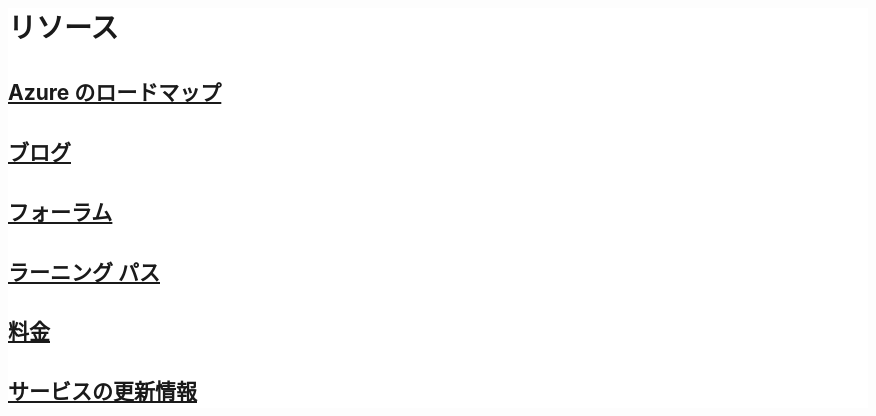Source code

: # リソース
## [Azure のロードマップ](https://azure.microsoft.com/roadmap/)
## [ブログ](http://azure.microsoft.com/blog/tag/azure-site-recovery/)
## [フォーラム](https://social.msdn.microsoft.com/Forums/azure/en-US/home?forum=hypervrecovmgr)
## [ラーニング パス](https://azure.microsoft.com/documentation/learning-paths/site-recovery/)
## [料金](https://azure.microsoft.com/pricing/details/site-recovery/)
## [サービスの更新情報](https://azure.microsoft.com/updates/?product=site-recovery)
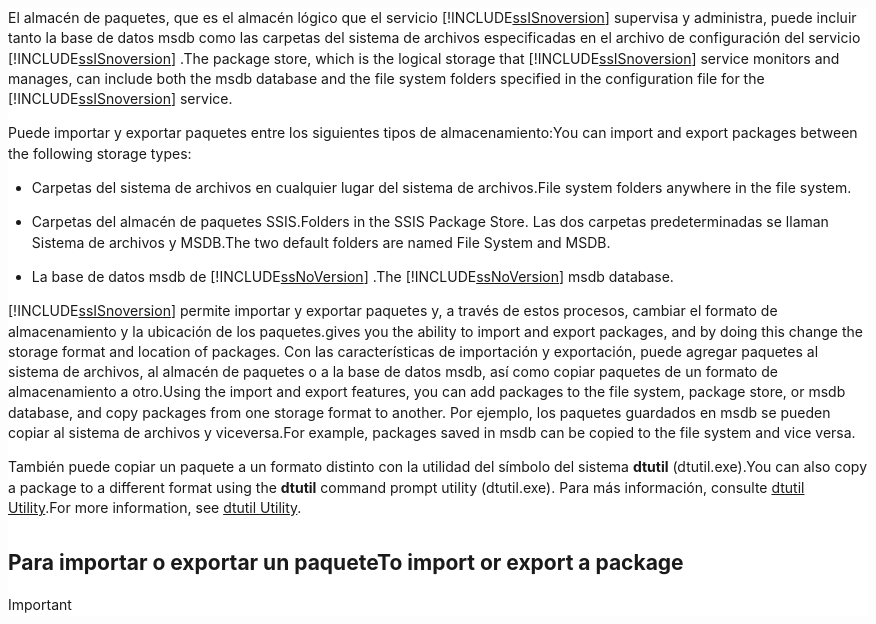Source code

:  <span data-ttu-id="63013-107">El almacén de paquetes, que es el almacén lógico que el servicio [!INCLUDE[ssISnoversion](../includes/ssisnoversion-md.md)] supervisa y administra, puede incluir tanto la base de datos msdb como las carpetas del sistema de archivos especificadas en el archivo de configuración del servicio [!INCLUDE[ssISnoversion](../includes/ssisnoversion-md.md)] .</span><span class="sxs-lookup"><span data-stu-id="63013-107">The package store, which is the logical storage that [!INCLUDE[ssISnoversion](../includes/ssisnoversion-md.md)] service monitors and manages, can include both the msdb database and the file system folders specified in the configuration file for the [!INCLUDE[ssISnoversion](../includes/ssisnoversion-md.md)] service.</span></span>  
  
 <span data-ttu-id="63013-108">Puede importar y exportar paquetes entre los siguientes tipos de almacenamiento:</span><span class="sxs-lookup"><span data-stu-id="63013-108">You can import and export packages between the following storage types:</span></span>  
  
-   <span data-ttu-id="63013-109">Carpetas del sistema de archivos en cualquier lugar del sistema de archivos.</span><span class="sxs-lookup"><span data-stu-id="63013-109">File system folders anywhere in the file system.</span></span>  
  
-   <span data-ttu-id="63013-110">Carpetas del almacén de paquetes SSIS.</span><span class="sxs-lookup"><span data-stu-id="63013-110">Folders in the SSIS Package Store.</span></span> <span data-ttu-id="63013-111">Las dos carpetas predeterminadas se llaman Sistema de archivos y MSDB.</span><span class="sxs-lookup"><span data-stu-id="63013-111">The two default folders are named File System and MSDB.</span></span>  
  
-   <span data-ttu-id="63013-112">La base de datos msdb de [!INCLUDE[ssNoVersion](../includes/ssnoversion-md.md)] .</span><span class="sxs-lookup"><span data-stu-id="63013-112">The [!INCLUDE[ssNoVersion](../includes/ssnoversion-md.md)] msdb database.</span></span>  
  
 [!INCLUDE[ssISnoversion](../includes/ssisnoversion-md.md)] <span data-ttu-id="63013-113">permite importar y exportar paquetes y, a través de estos procesos, cambiar el formato de almacenamiento y la ubicación de los paquetes.</span><span class="sxs-lookup"><span data-stu-id="63013-113">gives you the ability to import and export packages, and by doing this change the storage format and location of packages.</span></span> <span data-ttu-id="63013-114">Con las características de importación y exportación, puede agregar paquetes al sistema de archivos, al almacén de paquetes o a la base de datos msdb, así como copiar paquetes de un formato de almacenamiento a otro.</span><span class="sxs-lookup"><span data-stu-id="63013-114">Using the import and export features, you can add packages to the file system, package store, or msdb database, and copy packages from one storage format to another.</span></span> <span data-ttu-id="63013-115">Por ejemplo, los paquetes guardados en msdb se pueden copiar al sistema de archivos y viceversa.</span><span class="sxs-lookup"><span data-stu-id="63013-115">For example, packages saved in msdb can be copied to the file system and vice versa.</span></span>  
  
 <span data-ttu-id="63013-116">También puede copiar un paquete a un formato distinto con la utilidad del símbolo del sistema **dtutil** (dtutil.exe).</span><span class="sxs-lookup"><span data-stu-id="63013-116">You can also copy a package to a different format using the **dtutil** command prompt utility (dtutil.exe).</span></span> <span data-ttu-id="63013-117">Para más información, consulte [dtutil Utility](dtutil-utility.md).</span><span class="sxs-lookup"><span data-stu-id="63013-117">For more information, see [dtutil Utility](dtutil-utility.md).</span></span>  
  
## <a name="to-import-or-export-a-package"></a><span data-ttu-id="63013-118">Para importar o exportar un paquete</span><span class="sxs-lookup"><span data-stu-id="63013-118">To import or export a package</span></span>  
  
> [!IMPORTANT]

__WHAT TO WORK ON__: Up to and including the line containing "the file system.</span></span>", repeat every line from the start of the data, but none of the pictures.

__WORKED SOLUTION__:
Source code

: # リソース
## [Azure のロードマップ](https://azure.microsoft.com/roadmap/)
## [ブログ](http://azure.microsoft.com/blog/tag/azure-site-recovery/)
## [フォーラム](https://social.msdn.microsoft.com/Forums/azure/en-US/home?forum=hypervrecovmgr)
## [ラーニング パス](https://azure.microsoft.com/documentation/learning-paths/site-recovery/)
## [料金](https://azure.microsoft.com/pricing/details/site-recovery/)
## [サービスの更新情報](https://azure.microsoft.com/updates/?product=site-recovery)
Source code

:  <span data-ttu-id="63013-107">El almacén de paquetes, que es el almacén lógico que el servicio [!INCLUDE[ssISnoversion](../includes/ssisnoversion-md.md)] supervisa y administra, puede incluir tanto la base de datos msdb como las carpetas del sistema de archivos especificadas en el archivo de configuración del servicio [!INCLUDE[ssISnoversion](../includes/ssisnoversion-md.md)] .</span><span class="sxs-lookup"><span data-stu-id="63013-107">The package store, which is the logical storage that [!INCLUDE[ssISnoversion](../includes/ssisnoversion-md.md)] service monitors and manages, can include both the msdb database and the file system folders specified in the configuration file for the [!INCLUDE[ssISnoversion](../includes/ssisnoversion-md.md)] service.</span></span>  
  
 <span data-ttu-id="63013-108">Puede importar y exportar paquetes entre los siguientes tipos de almacenamiento:</span><span class="sxs-lookup"><span data-stu-id="63013-108">You can import and export packages between the following storage types:</span></span>  
  
-   <span data-ttu-id="63013-109">Carpetas del sistema de archivos en cualquier lugar del sistema de archivos.</span><span class="sxs-lookup"><span data-stu-id="63013-109">File system folders anywhere in the file system.</span></span>  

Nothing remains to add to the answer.